INSTRUCTIONS TO FOLLOW:
Return each line in the records below that contains the word "Nedir".

DATA Start Marker

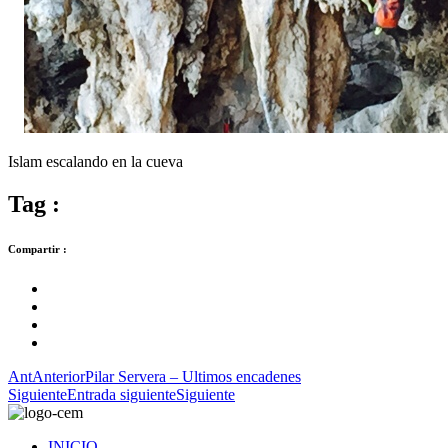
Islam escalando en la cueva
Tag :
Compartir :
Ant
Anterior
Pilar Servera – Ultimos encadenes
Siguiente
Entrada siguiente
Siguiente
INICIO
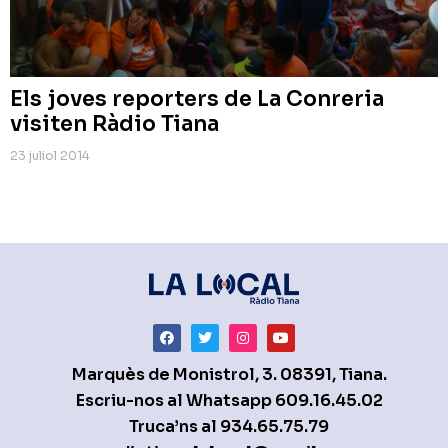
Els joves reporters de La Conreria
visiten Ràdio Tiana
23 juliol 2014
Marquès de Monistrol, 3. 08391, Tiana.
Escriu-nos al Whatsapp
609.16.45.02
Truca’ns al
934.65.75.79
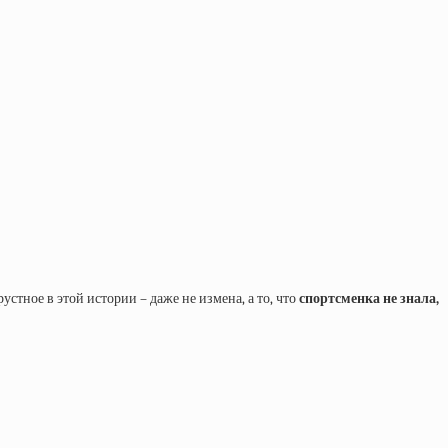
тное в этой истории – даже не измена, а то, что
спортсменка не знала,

DATA End Marker
DATA Start Marker

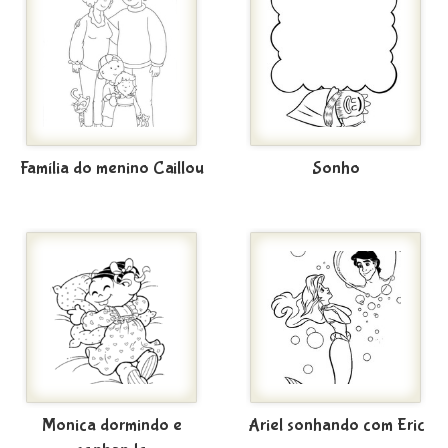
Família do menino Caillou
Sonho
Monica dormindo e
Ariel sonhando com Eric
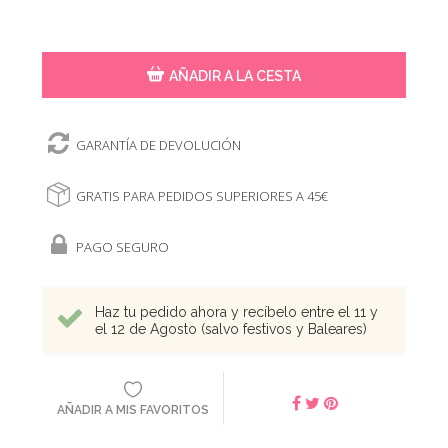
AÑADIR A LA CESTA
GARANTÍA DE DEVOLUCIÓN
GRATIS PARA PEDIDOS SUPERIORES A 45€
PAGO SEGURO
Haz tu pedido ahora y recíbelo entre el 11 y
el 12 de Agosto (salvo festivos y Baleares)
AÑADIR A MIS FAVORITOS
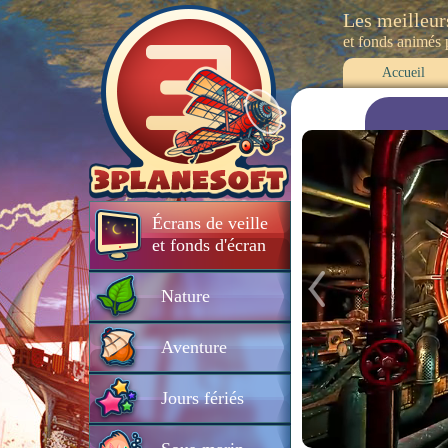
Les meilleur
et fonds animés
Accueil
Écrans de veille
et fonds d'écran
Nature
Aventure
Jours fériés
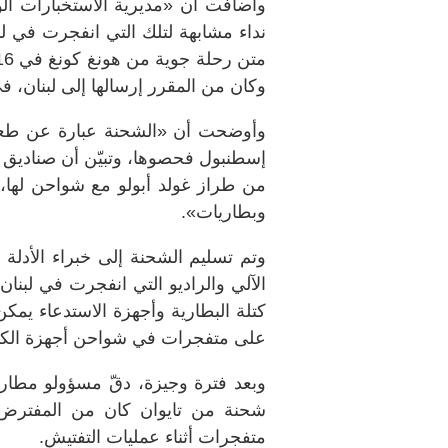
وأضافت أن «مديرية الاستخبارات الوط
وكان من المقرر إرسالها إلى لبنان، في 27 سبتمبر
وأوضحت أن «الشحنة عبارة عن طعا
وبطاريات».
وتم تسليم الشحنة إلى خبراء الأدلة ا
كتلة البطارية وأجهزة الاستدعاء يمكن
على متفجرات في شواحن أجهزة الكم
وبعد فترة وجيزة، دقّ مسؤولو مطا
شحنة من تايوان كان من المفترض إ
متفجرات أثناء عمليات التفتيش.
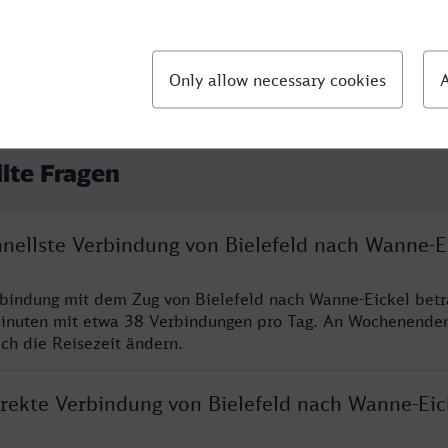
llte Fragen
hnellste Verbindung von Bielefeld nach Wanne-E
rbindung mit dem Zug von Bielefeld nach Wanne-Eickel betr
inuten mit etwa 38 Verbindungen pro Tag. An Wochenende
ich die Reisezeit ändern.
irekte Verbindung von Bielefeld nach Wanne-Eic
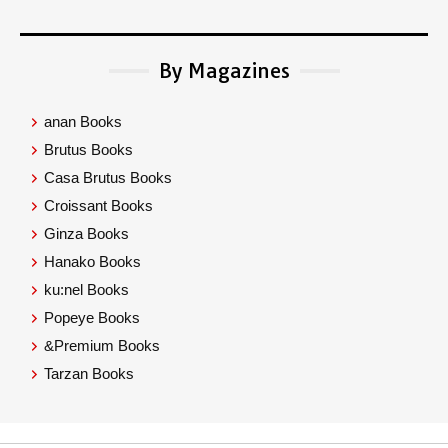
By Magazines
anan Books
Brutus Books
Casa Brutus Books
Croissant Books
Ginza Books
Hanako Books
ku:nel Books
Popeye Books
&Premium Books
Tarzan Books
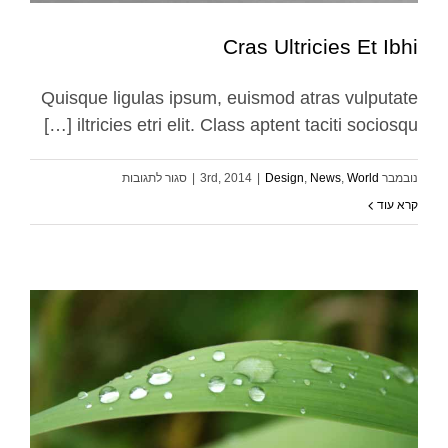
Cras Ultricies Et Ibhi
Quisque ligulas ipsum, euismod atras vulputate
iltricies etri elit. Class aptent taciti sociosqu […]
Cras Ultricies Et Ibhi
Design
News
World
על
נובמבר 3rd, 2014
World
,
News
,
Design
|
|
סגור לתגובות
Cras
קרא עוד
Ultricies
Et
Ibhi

DATA End Marker
DATA Start Marker

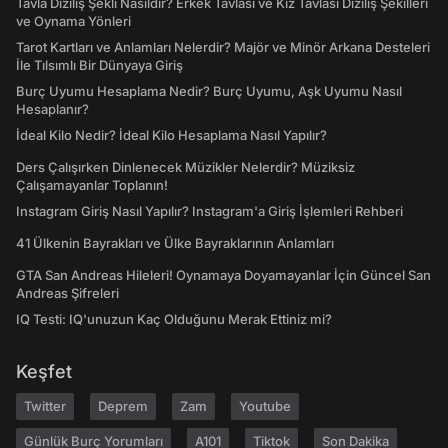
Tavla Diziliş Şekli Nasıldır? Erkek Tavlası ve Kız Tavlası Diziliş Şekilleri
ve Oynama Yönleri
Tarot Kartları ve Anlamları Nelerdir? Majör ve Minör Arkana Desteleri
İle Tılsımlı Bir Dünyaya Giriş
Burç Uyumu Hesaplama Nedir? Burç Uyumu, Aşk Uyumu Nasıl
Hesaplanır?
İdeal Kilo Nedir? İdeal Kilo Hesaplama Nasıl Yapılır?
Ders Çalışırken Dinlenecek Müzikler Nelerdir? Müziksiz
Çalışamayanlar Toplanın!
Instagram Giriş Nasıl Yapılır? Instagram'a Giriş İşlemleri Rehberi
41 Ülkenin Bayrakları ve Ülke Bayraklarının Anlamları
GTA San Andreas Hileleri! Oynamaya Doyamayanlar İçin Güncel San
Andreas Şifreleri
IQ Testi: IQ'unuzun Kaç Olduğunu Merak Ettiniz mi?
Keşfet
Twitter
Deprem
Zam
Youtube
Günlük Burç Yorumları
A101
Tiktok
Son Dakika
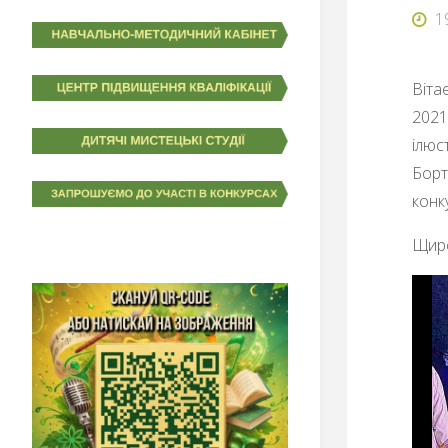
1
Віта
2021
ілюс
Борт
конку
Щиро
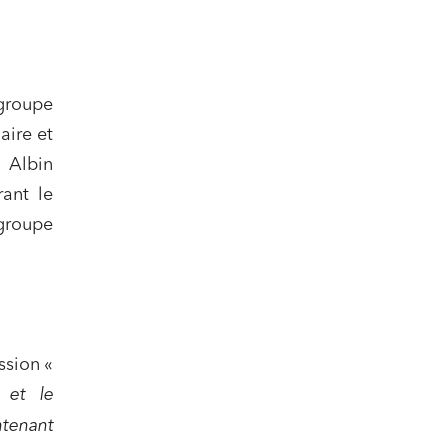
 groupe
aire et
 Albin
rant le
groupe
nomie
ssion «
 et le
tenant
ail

DATA End Marker

YOUR SOLUTION:
Burç Uyumu Hesaplama Nedir? Burç Uyumu, Aşk Uyumu Nasıl
İdeal Kilo Nedir? İdeal Kilo Hesaplama Nasıl Yapılır?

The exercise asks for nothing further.